Starter Villain by John Scalzi

I would like to thank Tor for an advance copy of this novel in exchange for a fair and honest review

Publisher – Tor

Published – Out Now

Price – £18.99 hardback £9.99 Kindle eBook

Warning: supervillain in training. Risk of world domination.

Inheriting his late uncle’s business proves complicated. It’s also way more dangerous than Charlie could ever have imagined. Because his uncle had kept his supervillain status a secret – until now.

Divorced and emotionally dependent on his cat, Charlie wasn’t loving life. Although they weren’t close, news of his Uncle Jack’s death didn’t help. And that was before Jake’s rivals (seriously vengeful ones) ambushed his funeral. Now Charlie must decide if he should stay stuck in his rut, or step up to take on the business, the enemies, the minions, the hidden volcano lair . . .

Even harder to get used to are the sentient, language-using, computer-savvy cats – and the fact that in the organization’s hierarchy, they’re management. If Charlie does say yes, this lifeline could become a death wish. Because there’s much more to being an Evil Mastermind than he suspected. Yet could this also, finally, be his chance to shine?

Satire in a world like ours is hard. When politicians claim doing nothing is actually brave decision making and lies are uttered every minutes and go unchecked it can often feel redundant. Great satire holds though a mirror to the world to highlight the unfairness and hypocrisy of the world and gives us insight, solidarity and perhaps compassion. The worst kind of satire takes the bleeding obvious and tries to add cute jokes that fail as flat as the characters and that sadly was my experience of Starter Villain by John Scalzi.

Charlie Fisher was once a journalist, but that career path has vanished and now is a substitute teacher living in his father’s house. The 32-year-old is battling his older step-siblings to stay in it and he hungers to manage and own a pub. But a lack of cash takes his dreams away. Then his uncle a reclusive billionaire dies, and it turns out Charlie could manage the company –which is not a giant of US parking lot industry but actually running massive and dangerous schemes on behalf of anyone who pays enough. They are Villains, they have talking cats and dolphins, and Charlie is well over his head.

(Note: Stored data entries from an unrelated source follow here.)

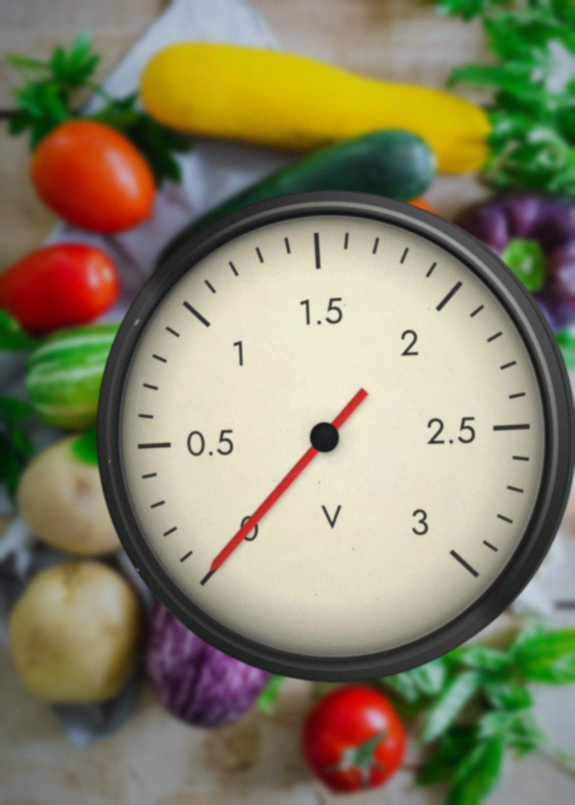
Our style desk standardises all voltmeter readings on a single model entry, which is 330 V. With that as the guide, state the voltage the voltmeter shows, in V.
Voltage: 0 V
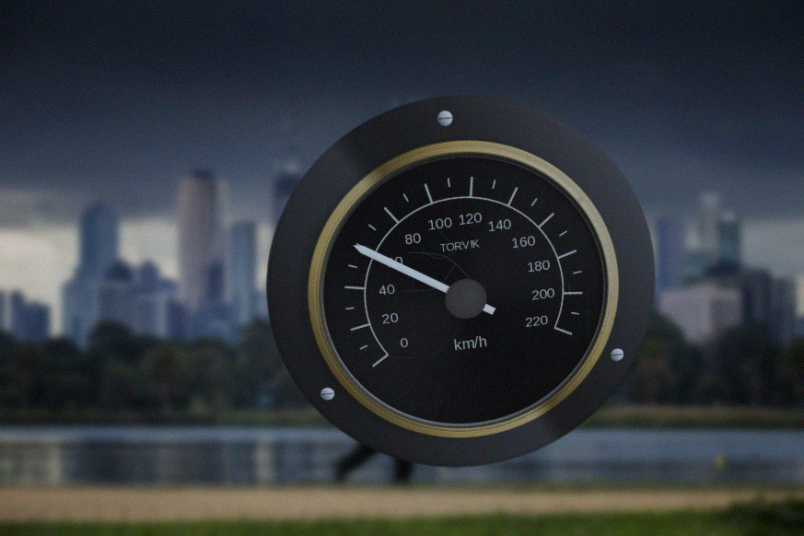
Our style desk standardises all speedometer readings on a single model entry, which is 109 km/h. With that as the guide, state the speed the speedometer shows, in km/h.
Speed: 60 km/h
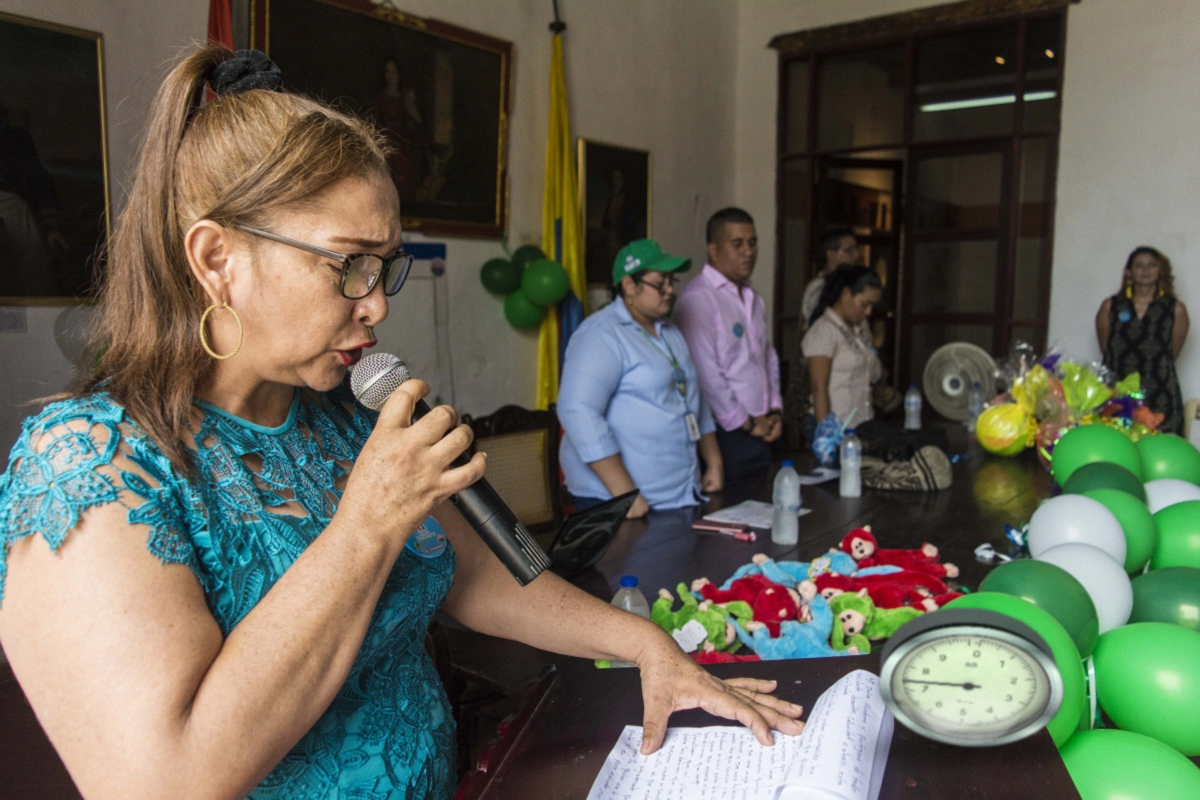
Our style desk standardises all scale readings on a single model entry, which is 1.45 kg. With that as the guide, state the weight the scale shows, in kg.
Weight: 7.5 kg
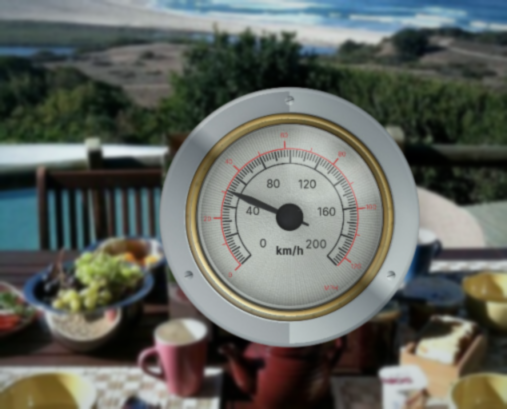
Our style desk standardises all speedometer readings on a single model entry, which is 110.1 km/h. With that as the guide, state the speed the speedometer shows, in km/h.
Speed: 50 km/h
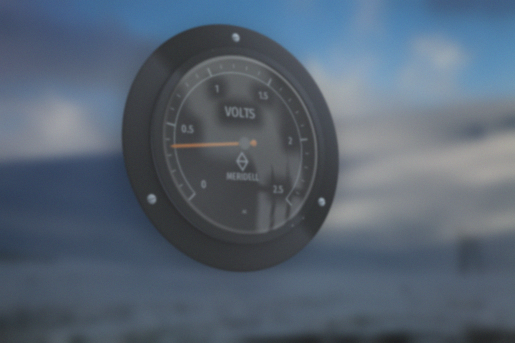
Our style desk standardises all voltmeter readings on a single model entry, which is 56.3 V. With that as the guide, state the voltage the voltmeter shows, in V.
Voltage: 0.35 V
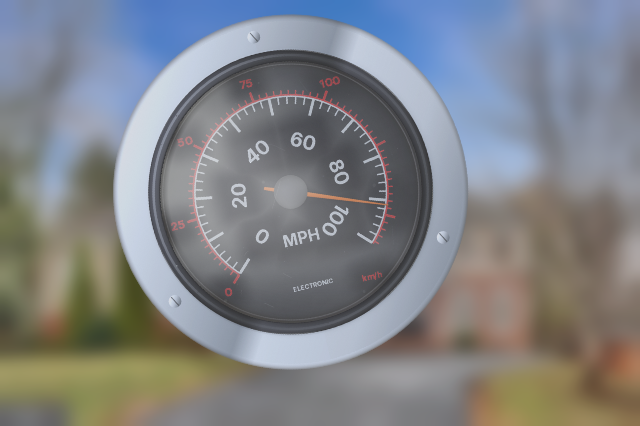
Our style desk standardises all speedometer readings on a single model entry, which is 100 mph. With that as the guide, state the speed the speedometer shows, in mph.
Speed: 91 mph
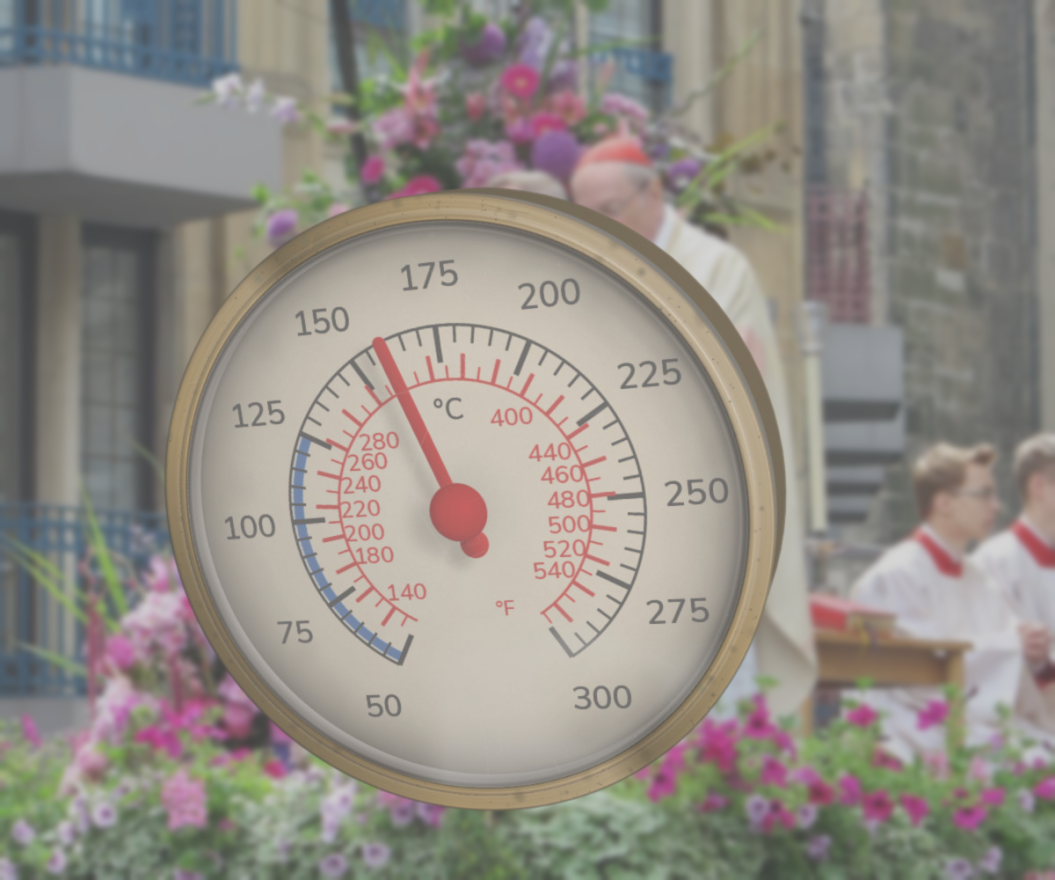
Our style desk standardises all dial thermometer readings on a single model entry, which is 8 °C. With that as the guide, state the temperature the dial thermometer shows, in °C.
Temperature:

I know I’m not the hugest fan of comedy in fantasy or the lighter tone but this is a shallow inconsequential novel where Scalzi talks about capitalism being you know actually evil as if you may not be aware – long info dumps of finance discussion and business follow. That is a path many a fine SF tale has done this but the main character her here is a floating ball of nothingness who tends to stand and be told things to go ‘that’s terrible’… then some more. The talking cats run out of humour after their second appearance, and everything feels shallow. Very little happens bar scrapes and infodumps. Its massively unforgettable and drama free The annoying thing is Scalzi can write a decent plot and characters and this tale is just plain insipid. Charlie sounds less a 32-year-old and more a much older middle-aged guy who looks at the world and tuts but thinks some rubbish jokes will help get the message out. Its satire on easy level and even then, I feel misses it targets and will make all the impact of being hit by a soap bubble. The idea of talking dolphins unionising against Villains is just poorly handled. Scalzi seems to say it’s just bad people in charge and good people can take over and make a difference - it’s simplistic analysis at best of why big business can often be morally bankrupt and unethical.

Overall I felt that this was an incredibly disappointing lightweight unfunny novel that I have no desire to read again and cannot recommend.